Saved entries:
=======
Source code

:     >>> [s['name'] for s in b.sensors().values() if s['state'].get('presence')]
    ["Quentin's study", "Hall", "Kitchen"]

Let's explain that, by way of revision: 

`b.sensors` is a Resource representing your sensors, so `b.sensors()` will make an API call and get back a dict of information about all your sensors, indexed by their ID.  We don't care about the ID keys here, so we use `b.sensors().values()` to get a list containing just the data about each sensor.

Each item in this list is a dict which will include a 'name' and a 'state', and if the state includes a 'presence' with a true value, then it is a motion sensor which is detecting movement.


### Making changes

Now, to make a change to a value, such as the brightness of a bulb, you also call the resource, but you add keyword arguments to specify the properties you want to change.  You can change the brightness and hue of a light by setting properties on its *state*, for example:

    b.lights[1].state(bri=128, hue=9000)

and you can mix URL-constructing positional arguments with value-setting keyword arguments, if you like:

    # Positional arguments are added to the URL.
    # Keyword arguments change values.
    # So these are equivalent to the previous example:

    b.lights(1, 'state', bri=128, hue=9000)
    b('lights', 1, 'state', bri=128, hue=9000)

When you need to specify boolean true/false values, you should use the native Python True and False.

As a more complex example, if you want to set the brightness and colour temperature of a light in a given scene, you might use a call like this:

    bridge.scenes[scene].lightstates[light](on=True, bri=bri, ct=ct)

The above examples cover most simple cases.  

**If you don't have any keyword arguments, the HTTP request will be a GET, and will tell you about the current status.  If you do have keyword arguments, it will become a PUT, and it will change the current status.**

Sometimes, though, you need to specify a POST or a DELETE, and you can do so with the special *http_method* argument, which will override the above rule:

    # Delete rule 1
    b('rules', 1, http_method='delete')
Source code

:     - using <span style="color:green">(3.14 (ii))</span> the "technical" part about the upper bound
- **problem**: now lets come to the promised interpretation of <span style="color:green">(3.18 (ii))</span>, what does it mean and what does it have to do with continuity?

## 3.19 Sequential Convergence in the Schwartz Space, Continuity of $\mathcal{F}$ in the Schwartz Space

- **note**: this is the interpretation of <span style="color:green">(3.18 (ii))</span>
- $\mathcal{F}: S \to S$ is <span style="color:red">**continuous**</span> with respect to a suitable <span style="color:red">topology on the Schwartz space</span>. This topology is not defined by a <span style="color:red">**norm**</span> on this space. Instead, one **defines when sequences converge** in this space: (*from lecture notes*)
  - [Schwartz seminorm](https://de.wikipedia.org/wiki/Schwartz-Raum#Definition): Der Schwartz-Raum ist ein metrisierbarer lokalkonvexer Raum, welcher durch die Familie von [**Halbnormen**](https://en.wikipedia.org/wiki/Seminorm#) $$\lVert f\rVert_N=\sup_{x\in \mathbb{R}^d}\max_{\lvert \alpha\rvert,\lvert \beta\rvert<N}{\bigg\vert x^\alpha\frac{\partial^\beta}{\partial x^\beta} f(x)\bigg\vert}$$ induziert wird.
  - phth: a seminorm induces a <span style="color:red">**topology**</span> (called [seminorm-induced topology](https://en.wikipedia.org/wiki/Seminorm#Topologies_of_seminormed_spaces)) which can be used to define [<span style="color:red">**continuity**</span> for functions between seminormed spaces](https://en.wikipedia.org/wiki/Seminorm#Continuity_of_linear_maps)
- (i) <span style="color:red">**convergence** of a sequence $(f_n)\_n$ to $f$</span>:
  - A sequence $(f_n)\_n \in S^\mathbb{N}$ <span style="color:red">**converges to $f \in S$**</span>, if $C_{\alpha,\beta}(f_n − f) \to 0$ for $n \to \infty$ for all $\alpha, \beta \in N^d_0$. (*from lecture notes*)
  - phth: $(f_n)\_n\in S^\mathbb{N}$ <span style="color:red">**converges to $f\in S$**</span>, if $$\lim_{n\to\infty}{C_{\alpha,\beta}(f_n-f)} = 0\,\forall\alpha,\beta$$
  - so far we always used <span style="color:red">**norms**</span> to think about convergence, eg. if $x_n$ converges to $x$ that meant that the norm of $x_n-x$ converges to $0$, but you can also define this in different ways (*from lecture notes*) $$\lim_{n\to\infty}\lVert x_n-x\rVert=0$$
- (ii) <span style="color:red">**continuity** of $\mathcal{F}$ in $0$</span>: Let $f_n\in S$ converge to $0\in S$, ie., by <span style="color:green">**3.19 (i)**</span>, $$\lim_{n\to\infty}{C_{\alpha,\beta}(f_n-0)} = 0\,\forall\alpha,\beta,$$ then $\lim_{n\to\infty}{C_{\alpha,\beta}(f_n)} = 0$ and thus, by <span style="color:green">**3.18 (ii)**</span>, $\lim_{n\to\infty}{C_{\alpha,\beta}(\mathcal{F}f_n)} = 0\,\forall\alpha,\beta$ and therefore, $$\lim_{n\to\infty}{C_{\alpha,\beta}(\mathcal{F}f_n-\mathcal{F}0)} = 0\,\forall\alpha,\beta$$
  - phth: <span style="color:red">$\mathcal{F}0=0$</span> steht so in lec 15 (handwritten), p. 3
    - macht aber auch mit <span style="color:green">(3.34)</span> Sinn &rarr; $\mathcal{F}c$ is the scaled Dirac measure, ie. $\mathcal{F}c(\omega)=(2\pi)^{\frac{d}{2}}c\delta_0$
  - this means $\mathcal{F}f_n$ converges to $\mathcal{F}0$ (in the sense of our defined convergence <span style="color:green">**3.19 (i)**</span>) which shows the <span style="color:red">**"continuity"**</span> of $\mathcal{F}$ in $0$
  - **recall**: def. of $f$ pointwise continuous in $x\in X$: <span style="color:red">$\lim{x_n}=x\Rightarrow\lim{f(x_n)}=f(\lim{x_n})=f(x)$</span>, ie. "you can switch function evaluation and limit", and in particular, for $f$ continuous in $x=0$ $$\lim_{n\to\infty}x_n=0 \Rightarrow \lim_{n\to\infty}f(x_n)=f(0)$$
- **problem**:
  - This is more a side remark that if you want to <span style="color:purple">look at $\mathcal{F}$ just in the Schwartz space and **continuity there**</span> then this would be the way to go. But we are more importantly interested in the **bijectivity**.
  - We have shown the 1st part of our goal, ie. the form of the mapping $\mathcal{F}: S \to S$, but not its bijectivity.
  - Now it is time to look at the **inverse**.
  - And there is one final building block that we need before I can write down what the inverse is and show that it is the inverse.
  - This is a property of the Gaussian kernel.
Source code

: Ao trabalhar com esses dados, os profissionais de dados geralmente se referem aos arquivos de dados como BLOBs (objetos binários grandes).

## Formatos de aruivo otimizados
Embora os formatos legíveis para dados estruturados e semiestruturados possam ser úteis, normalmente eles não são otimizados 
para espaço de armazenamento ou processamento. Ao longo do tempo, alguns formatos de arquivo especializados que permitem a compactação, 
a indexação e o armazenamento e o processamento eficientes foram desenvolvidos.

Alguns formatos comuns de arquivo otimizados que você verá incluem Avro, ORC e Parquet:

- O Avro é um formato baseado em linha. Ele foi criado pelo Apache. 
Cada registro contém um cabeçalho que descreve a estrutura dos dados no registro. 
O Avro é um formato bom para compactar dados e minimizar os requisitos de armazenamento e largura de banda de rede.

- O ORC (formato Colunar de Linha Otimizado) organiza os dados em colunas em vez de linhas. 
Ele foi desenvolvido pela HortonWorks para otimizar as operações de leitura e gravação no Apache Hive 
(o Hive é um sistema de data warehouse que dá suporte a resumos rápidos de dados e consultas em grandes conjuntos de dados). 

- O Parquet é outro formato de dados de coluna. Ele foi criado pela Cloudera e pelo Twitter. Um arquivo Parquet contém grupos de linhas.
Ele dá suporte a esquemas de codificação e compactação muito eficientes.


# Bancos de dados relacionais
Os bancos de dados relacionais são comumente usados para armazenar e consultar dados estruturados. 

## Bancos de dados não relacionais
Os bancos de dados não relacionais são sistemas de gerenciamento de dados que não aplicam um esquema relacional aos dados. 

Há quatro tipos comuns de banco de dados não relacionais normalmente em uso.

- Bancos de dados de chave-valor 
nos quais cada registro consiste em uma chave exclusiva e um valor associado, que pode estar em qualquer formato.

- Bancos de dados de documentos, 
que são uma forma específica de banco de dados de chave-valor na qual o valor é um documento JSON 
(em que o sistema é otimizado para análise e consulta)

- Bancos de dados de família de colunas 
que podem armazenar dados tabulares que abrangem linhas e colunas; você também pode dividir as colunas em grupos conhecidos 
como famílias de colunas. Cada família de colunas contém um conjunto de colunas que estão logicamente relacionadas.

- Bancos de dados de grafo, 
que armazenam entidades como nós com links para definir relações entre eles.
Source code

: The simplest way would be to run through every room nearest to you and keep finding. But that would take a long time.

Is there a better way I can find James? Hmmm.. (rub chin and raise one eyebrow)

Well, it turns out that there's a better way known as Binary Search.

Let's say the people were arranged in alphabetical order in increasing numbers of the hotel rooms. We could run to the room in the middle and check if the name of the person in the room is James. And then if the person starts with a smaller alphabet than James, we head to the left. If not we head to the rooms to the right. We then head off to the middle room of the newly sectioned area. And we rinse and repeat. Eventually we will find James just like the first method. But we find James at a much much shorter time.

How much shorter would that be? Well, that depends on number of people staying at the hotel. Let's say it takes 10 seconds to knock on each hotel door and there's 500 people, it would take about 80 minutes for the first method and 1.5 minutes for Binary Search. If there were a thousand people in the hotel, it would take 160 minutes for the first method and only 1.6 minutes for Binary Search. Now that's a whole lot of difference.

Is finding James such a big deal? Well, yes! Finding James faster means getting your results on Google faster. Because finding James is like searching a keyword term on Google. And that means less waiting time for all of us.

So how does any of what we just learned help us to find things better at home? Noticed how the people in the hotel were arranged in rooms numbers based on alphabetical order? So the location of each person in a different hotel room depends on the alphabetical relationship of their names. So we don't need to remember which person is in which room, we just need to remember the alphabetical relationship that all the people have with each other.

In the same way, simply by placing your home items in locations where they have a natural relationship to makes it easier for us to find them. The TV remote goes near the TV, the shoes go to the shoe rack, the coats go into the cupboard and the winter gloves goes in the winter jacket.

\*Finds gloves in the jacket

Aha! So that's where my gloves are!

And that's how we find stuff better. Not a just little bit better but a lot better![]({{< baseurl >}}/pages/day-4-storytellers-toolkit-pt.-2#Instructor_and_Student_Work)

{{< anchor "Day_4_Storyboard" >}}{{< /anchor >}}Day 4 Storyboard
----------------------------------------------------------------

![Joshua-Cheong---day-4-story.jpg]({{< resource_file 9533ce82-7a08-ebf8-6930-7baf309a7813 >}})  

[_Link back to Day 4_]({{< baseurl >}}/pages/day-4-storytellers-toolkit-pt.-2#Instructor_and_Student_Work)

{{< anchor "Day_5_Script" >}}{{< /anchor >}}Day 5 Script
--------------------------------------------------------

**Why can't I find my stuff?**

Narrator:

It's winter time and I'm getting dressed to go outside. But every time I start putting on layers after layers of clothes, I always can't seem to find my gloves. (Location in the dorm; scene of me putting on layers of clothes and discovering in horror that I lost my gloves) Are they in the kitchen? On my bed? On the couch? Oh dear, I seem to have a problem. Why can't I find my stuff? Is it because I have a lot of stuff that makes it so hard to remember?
=======
TRY IT:
Find the line with "a indexação e" in the entries above. Retype it and each line after it, exactly, through the line with "Ele foi desenvolvido", and stop there.

EXERCISE SOLUTION:
a indexação e o armazenamento e o processamento eficientes foram desenvolvidos.

Alguns formatos comuns de arquivo otimizados que você verá incluem Avro, ORC e Parquet:

- O Avro é um formato baseado em linha. Ele foi criado pelo Apache. 
Cada registro contém um cabeçalho que descreve a estrutura dos dados no registro. 
O Avro é um formato bom para compactar dados e minimizar os requisitos de armazenamento e largura de banda de rede.

- O ORC (formato Colunar de Linha Otimizado) organiza os dados em colunas em vez de linhas. 
Ele foi desenvolvido pela HortonWorks para otimizar as operações de leitura e gravação no Apache Hive 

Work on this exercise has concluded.